25. Under re-examination, Mr Jack stated that the appointment of EDO’s is regulated through the PAM and being a principal for 5 years is not in terms of the PAM, but was the criteria set by the SG.

26. The Panel determines additional criteria before they start shortlisting to reduce the shortlisted candidates from 131 to 16.

27. Mr Every was the principal at the second-best performing school and the number of learners is very important. If one needs to compare, the Applicant had 4 educators and Mr Every had 15 educators to manage.


28. Section 185 (b) of the LRA provides that every employee has the right not to be subjected to unfair labour practice.

29. The definition of unfair labour in terms of section 186(2)(a) of the LRA includes “any unfair conduct by the employer relating to the promotion, demotion, probation (excluding disputes about dismissals for a reason relating to probation) or training of an employee or relating to the provisions of benefits to an employee”.

30. In this instance the Applicant challenges the fairness of the Department of Education not to shortlist him for the post of EDO he applied for as was advertised in Circular 25 of 2018/19 for Amathole West Ref. ECDOE 18/1/19.

31. The Applicant’s main contention is that he complied with the minimum requirements for the post and should have been shortlisted, and Mr Every, the 2nd Respondent, did not comply with the minimum requirements for the post, yet he was appointed. The main issue in dispute is the 5 years minimum management experience as a principal of a top performing school.

32. The issue of Ms N Mbane where she was shortlisted although she was not from a top performing school as she scored less than the Applicant was dealt with during the proceedings. It became apparent that Ms Mbane’s school did not have any grade 6 learners, thus she scored “0” in terms of performance.

33. What was not put before me, was the criteria that was use in determining Ms Mbane’s performance, it was also not raised as an issue as Ms Mbane was not appointed. In argument, the Applicant relied on this issue to indicate that the process followed left many unanswered questions which renders the process unfair. I cannot agree with this, it was never raised what criteria was used to determine Ms Mbane’s schools’ performance and she was also not a successful candidate. On that basis, there is no need to deal with Ms Mbane any further.

34. Turning back to the 5 years’ experience in a top performing school as a requirement. It is common cause that the advert made reference to a top performing school and 5 years management experience as a principal. It is further common cause that Mr Every only had 4 years’ experience at the time he applied for the post.

35. The Respondent’s defence for the deviation is three-fold, Mr Every was the principal at a high school with 15 teachers and the Applicant was from a primary school with less than 100 learners. Mr Every’s school was the second highest performing school between all the candidates and thus sets him apart from the Applicant.

36. Secondly, the panel was bound to consider equity and to deracialise the workplace. Mr Every was from a minority group and was Afrikaans speaking.
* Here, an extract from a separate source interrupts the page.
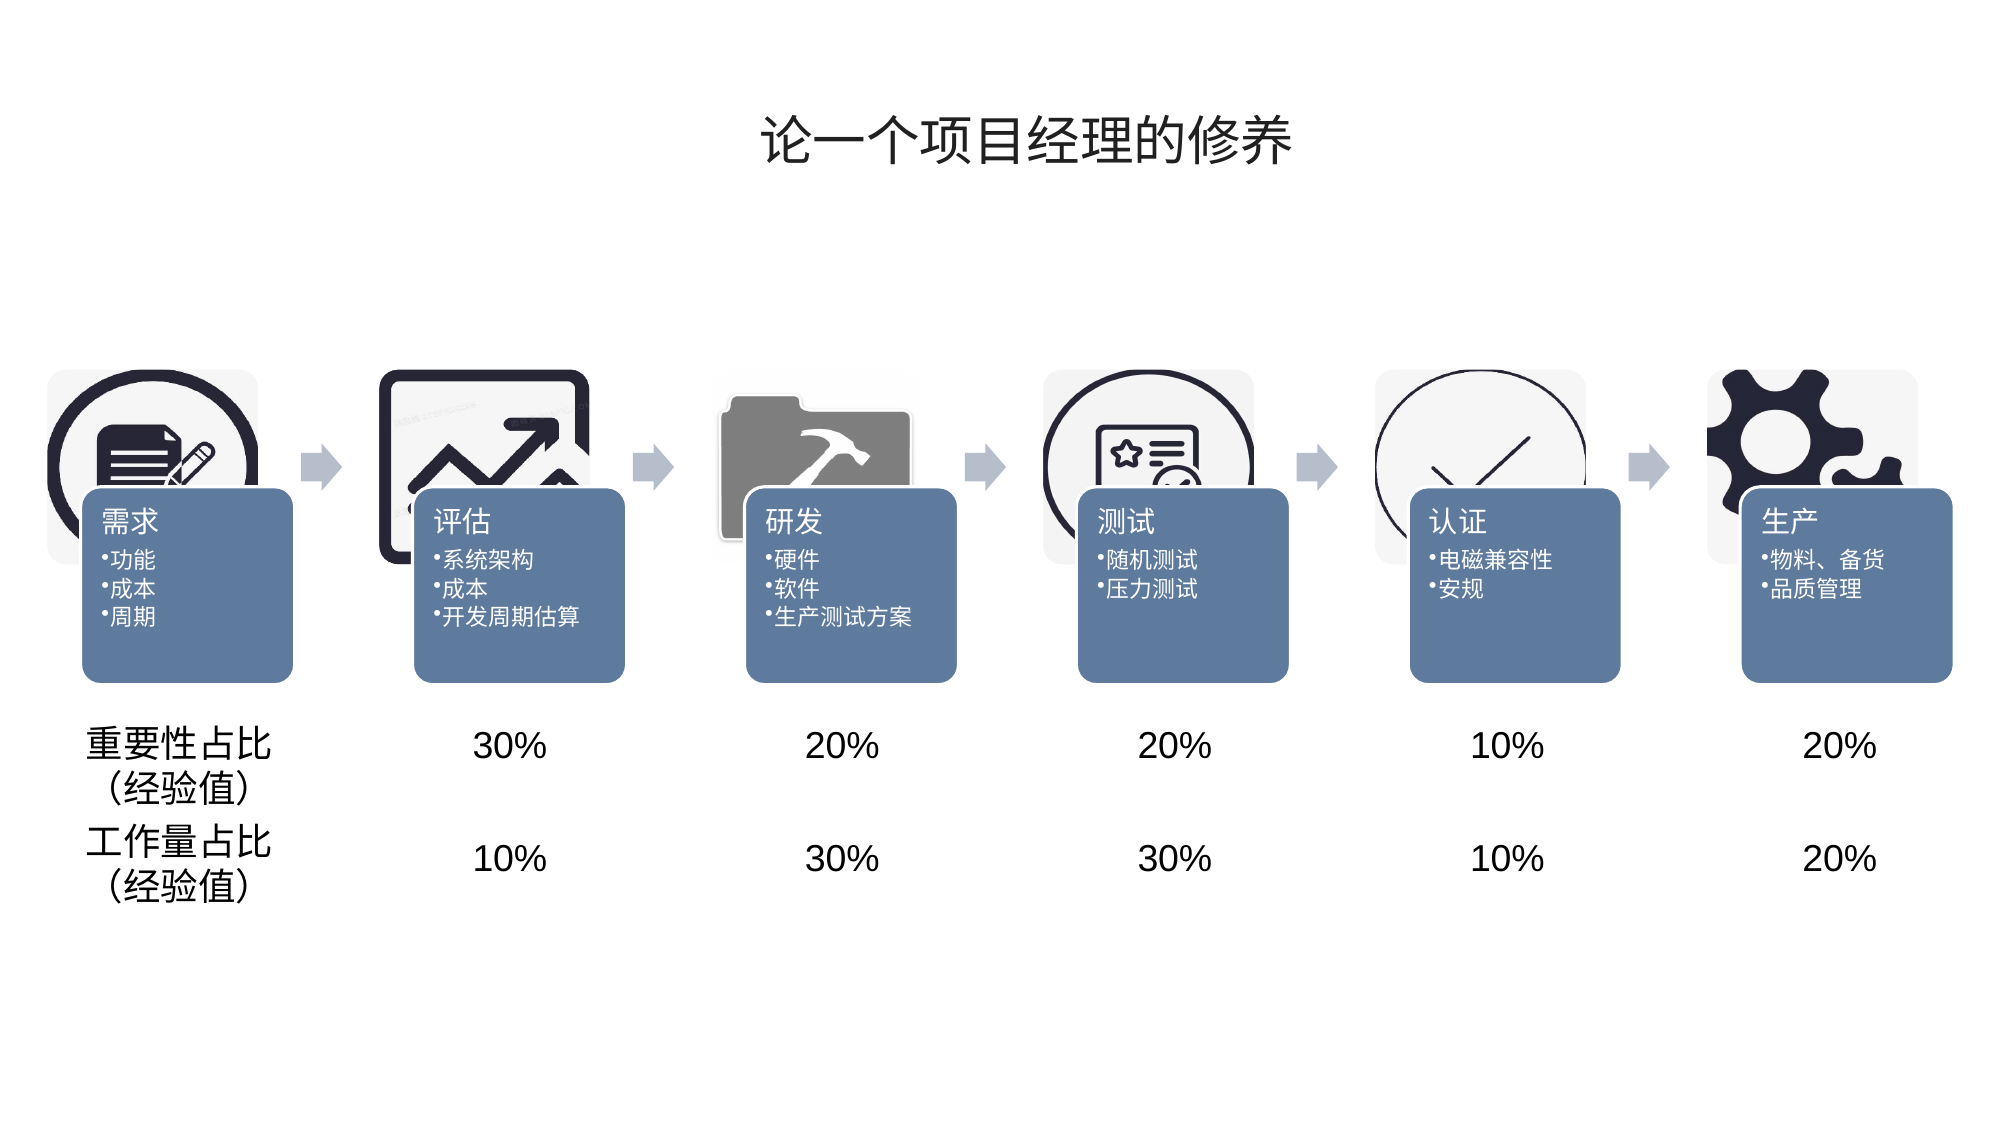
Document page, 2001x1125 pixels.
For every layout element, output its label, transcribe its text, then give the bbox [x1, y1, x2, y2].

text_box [45, 268, 1955, 909]
text_box 论一个项目经理的修养 [628, 97, 1425, 183]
It is so that Afrikaans was not a requirement in terms of the advert, however, the panel has the right to add additional criteria.

37. It is clear that there was a deviation from the advertised criteria, but what the Applicant failed to establish was that the deviation was arbitrary, capricious and irrational. The Respondents evidence was that a premium is placed on candidates from a larger school for obvious reasons, there is a difference in managing 15 educators to be a top performing school and 4 educators to be an underperforming school. There is simply no comparison, to put it mildly.
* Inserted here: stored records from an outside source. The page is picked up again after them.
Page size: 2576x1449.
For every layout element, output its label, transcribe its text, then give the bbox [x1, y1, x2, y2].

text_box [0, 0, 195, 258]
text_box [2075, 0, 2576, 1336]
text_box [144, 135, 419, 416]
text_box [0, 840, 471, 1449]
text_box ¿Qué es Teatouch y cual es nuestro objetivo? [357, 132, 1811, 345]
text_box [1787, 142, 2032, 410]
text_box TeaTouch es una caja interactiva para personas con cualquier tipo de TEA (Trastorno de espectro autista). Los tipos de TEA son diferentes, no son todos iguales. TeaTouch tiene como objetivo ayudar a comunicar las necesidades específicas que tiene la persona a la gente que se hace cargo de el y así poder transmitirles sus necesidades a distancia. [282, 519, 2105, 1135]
38. The Applicant referred to circular no.6 of 2007 that sets out the principles for recruitment and selection which stated that only candidates that meet the minimum criteria for the post may be shortlisted. The Respondent relied on the demographics of the employee population and the Employment Equity Act 55 of 1998.

39. The Applicant in argument made reference to Noonan v Safety and Security Sector Bargaining Council and others (2012) 33 ILJ 2597 (LAC) where the Court held that there is no right to promotion, only a right to be given a fair opportunity to compete for the post. Any conduct that denies an employee such an opportunity constitutes an unfair labour practice.

40. The Noonan matter mainly dealt with the successful candidate who did not disclose a warning on his file, if he had done so, he would not have been considered. Through his non-disclosure, he limited the possibility of other candidates to advance or to be appointed.

41. This is not the case in this instance, the Applicant had an opportunity to compete by applying for the post, he fell short on something the shortlisting panel placed a premium on, to be from a “top performing school”, and rightfully so.

42. In Malatji v City of Tshwane Metropolitan Municipality and others (JR 654/17) [2019] ZALCJHB 300 (handed down on 7 November 2019) the Court held considering the requirements outlined in the advertisement for the position and the Applicant’s qualifications, it is apparent that the Applicant did not establish that he was entitled to be shortlisted and to be appointed for the position as he failed to show that he possessed a tertiary-related qualification in policing and had the minimum of 8 years applicable experience in policing at senior management level. It follows that the Municipality’s conduct was not unfair. There is therefore, no merit to the Applicant’s contention that the arbitrator misconstrued the nature of the dispute and the evidence before him.

43. In this instance, the Applicant did not meet the requirements to be a principal of a top performing school. On that basis, the decision not to shortlist and promote the Applicant does not constitute an unfair labour practice.

44. The deviation of Mr Every was justified, it was not irrational, arbitrary or capricious and on that basis, not unfair.

45. In Arries v CCMA and others (2006) 27 ILJ 2324 (LC) the Court held that there are limited grounds on which a Commissioner, or a Court, may interfere with a discretion which had been exercised by a party competent to exercise that discretion. The reason for this is clearly that the ambit of the decision-making powers inherent in the exercising of a discretion by a party, including the exercise of the discretion, or managerial prerogative, of an Employer, ought not to be curtailed. It ought to be interfered with only to the extent that it can be demonstrated that the discretion was not properly exercised. The Court held further that an Employee can only succeed in having the exercise of a discretion of an Employer interfered with if it is demonstrated that the discretion was exercised capriciously, or for insubstantial reasons, or based upon any wrong principle or in a biased manner.

46. In Sun International Management (Pty) Ltd v CCMA and others (JR 939/14) [2016] ZALCJHB 433 (handed down on 18 November 2016) it was held that a finding that a failure to promote was unfair must be a rational one i.e. it must be supported by facts. It is a determination that can only be made after a holistic assessment of evidence relating to the Employee’s qualifications and/or suitability for the position in question, against that of other candidates. The Court held that in promotion disputes it is not enough to merely show that there is a breach of protocol or procedures in the recruitment process. It is also necessary for an Employee to show that the breach of the procedure had unfairly prejudiced him. This means that the Employee must not merely show that he was the suitable candidate for consideration, but that he was the best candidate

47. The Applicant simply failed to show that he would have been the best candidate, the Applicant is from a school with less than 100 learners and is ranked as an underperforming school. Even if the Applicant was shortlisted, on a balance of probabilities, he would not have been appointed for reasons already explained.

48. In light of the above, I find it appropriate to make the following award.


49. The Applicant, Mr L Sanadayi, failed to establish that the respondent, the Education Department of the Eastern Cape, committed an unfair labour practice as envisaged in section 186(2) of the LRA when they did not shortlist the Applicant for the post of Education Development Officer.

50. The Applicant, Mr L Sanadayi, is not entitled to any relief.